The superlative science journalist Carl Zimmer has an article in the New York Times about
the evolution of colic. It's an interesting read. (Get it while it's hot; the NYT's links fade after a week.)
But Zimmer also has a
blog, where he goes much more
in depth about the sources he used to write the article. And you know, I'm all about depth.
One source Zimmer didn't use in the NYT article, but describes on his blog, was a recent paper by Hillary Fouts and her colleagues at the National Institutes of Health. They studied baby crying among the Bofi people of the Central African Republic. The Bofi have two lifestyles, farming and foraging. It turns out that "
Bofi farmer children exhibited high levels of fussing and crying when abruptly weaned while Bofi forager children showed no marked sign of distress." On the other hand, forager children were more apt to cry after weaning, while farmer children were much less fussy. Zimmer explains:
The foragers nurse their children many times a day and wean them by gradually taper off nursing. The farmers, on the other hand, cut off their children abruptly -- in part because the women need to get back to working in their fields. [...]
Fouts and her colleagues see a subtle strategy at work here. The farmer children may cry in response to weaning because it represents the end of a reliable milk supply and perhaps even because weaning raises the odds of their mothers will get pregnant with another child that will compete for the mother's investment. But once the farmer children are weaned and it is clear that their cries will not do them any more good, they don't waste any further effort on the tears.

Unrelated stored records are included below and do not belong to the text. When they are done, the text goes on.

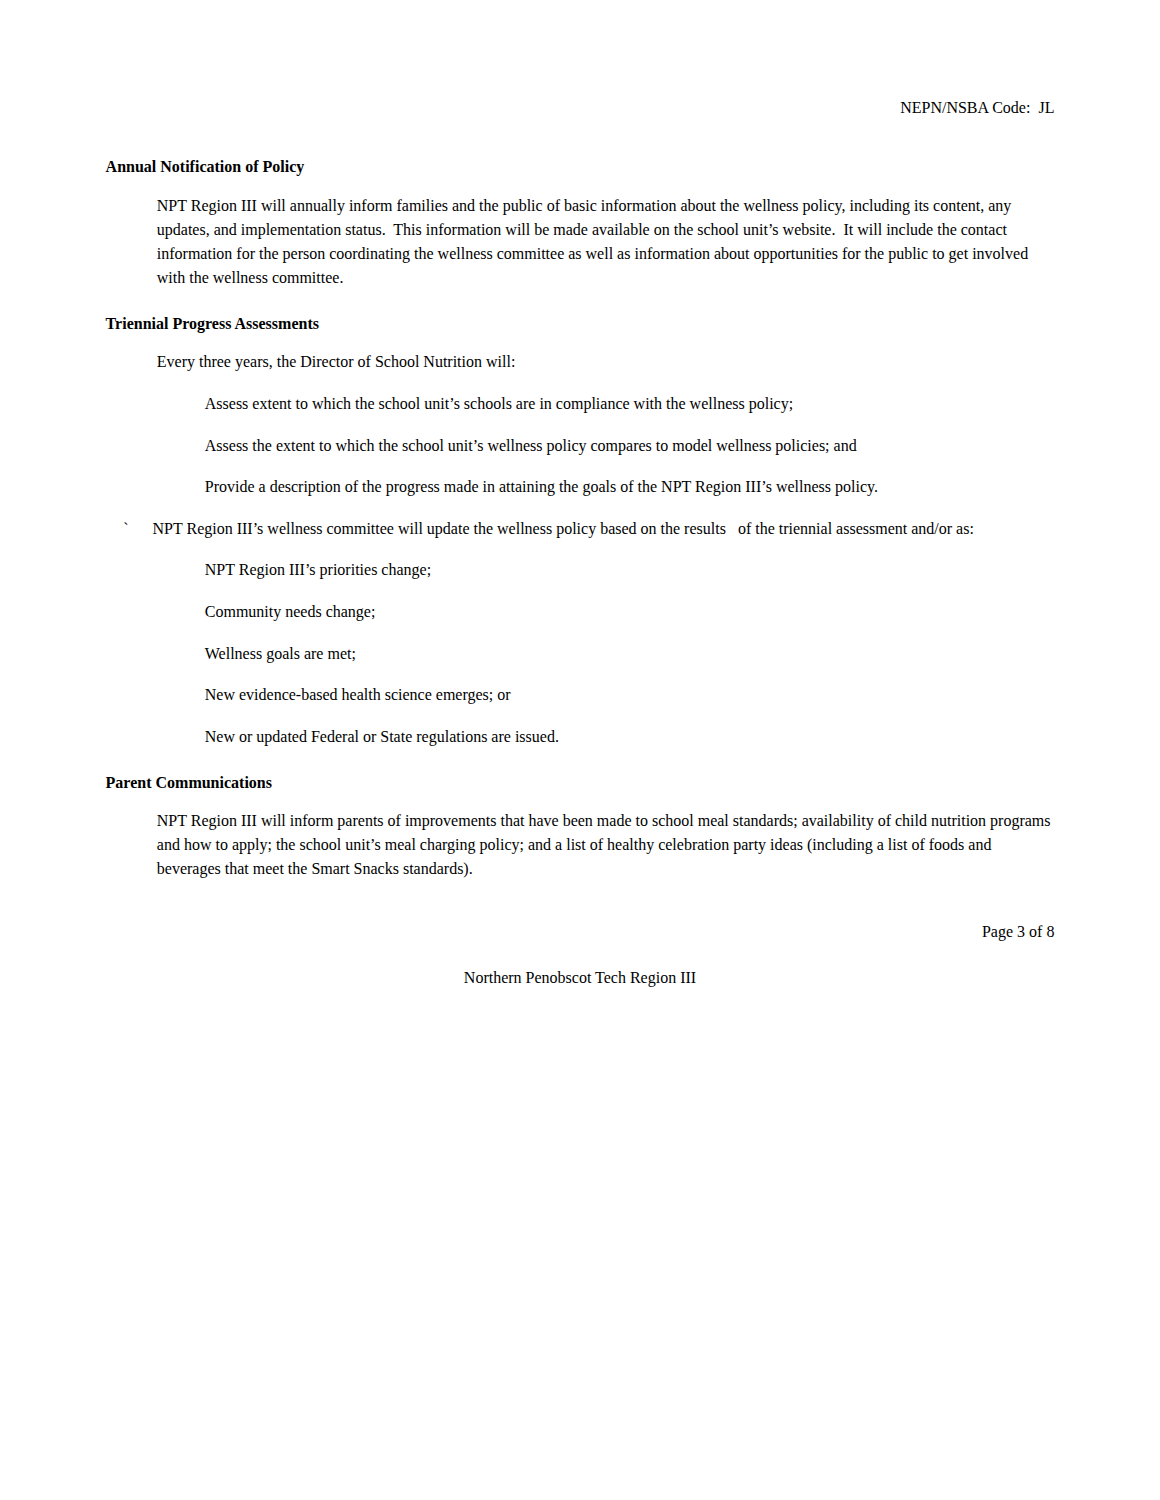NEPN/NSBA Code: JL
Annual Notification of Policy
NPT Region III will annually inform families and the public of basic information about the wellness policy, including its content, any updates, and implementation status. This information will be made available on the school unit’s website. It will include the contact information for the person coordinating the wellness committee as well as information about opportunities for the public to get involved with the wellness committee.
Triennial Progress Assessments
Every three years, the Director of School Nutrition will:
Assess extent to which the school unit’s schools are in compliance with the wellness policy;
Assess the extent to which the school unit’s wellness policy compares to model wellness policies; and
Provide a description of the progress made in attaining the goals of the NPT Region III’s wellness policy.
` NPT Region III’s wellness committee will update the wellness policy based on the results of the triennial assessment and/or as:
NPT Region III’s priorities change;
Community needs change;
Wellness goals are met;
New evidence-based health science emerges; or
New or updated Federal or State regulations are issued.
Parent Communications
NPT Region III will inform parents of improvements that have been made to school meal standards; availability of child nutrition programs and how to apply; the school unit’s meal charging policy; and a list of healthy celebration party ideas (including a list of foods and beverages that meet the Smart Snacks standards).
Page 3 of 8
Northern Penobscot Tech Region III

The forager children, on the other hand, don't get that clear signal of an impending cut-off, and so they don't fuss and wail more in response. But it's also important to bear in mind that in the foraging community, the children are always around some relative who will be quick to pick up a child. So even after weaning, crying still has some value as a signal, and so the children keep it up.
I was going to call this a Foutsian bargain, but then I remembered that the barely lamented Dennis Miller once made the same joke about Dan "nosebleed section" Fouts on Monday Night Football. (And only
Carrie Bad Mama would have got the secondary allusion.)
Of course, one doesn't need a fussy baby in order not to get eight hours of sleep. But that's another post.
You know, I think I like Zimmer's articles better than his books. (Though the books are also worth reading.)
He seems to shine at an article length of maybe 2,500 - 10,000 words. Unfortunately, his NYT articles are usually chopped down to the 750 - 2,000 word range. After you've read his stuff for a while, you can see the jumps and cuts.
-- The evolutionary psychology of babies and toddlers is fascinating, if slightly scary stuff. I'm surprised you didn't mention Sarah Blaffer-Hrdy, though.
I'm also waiting for EP analysis of old folks (beyond the "grandmothers: post-menstrual providers or accidental spandrel?" debate). Nobody seems to be doing it, though.
Doug M.
Posted by: Doug Muir | March 10, 2005 at 01:41 PM
Never had the pleasure of meeting Carl (altough I've read several of his articles), but he's my wife's second or third cousin. His brother is a regular at alt.usage.english, and his father was a U.S. congressman from New Jersey.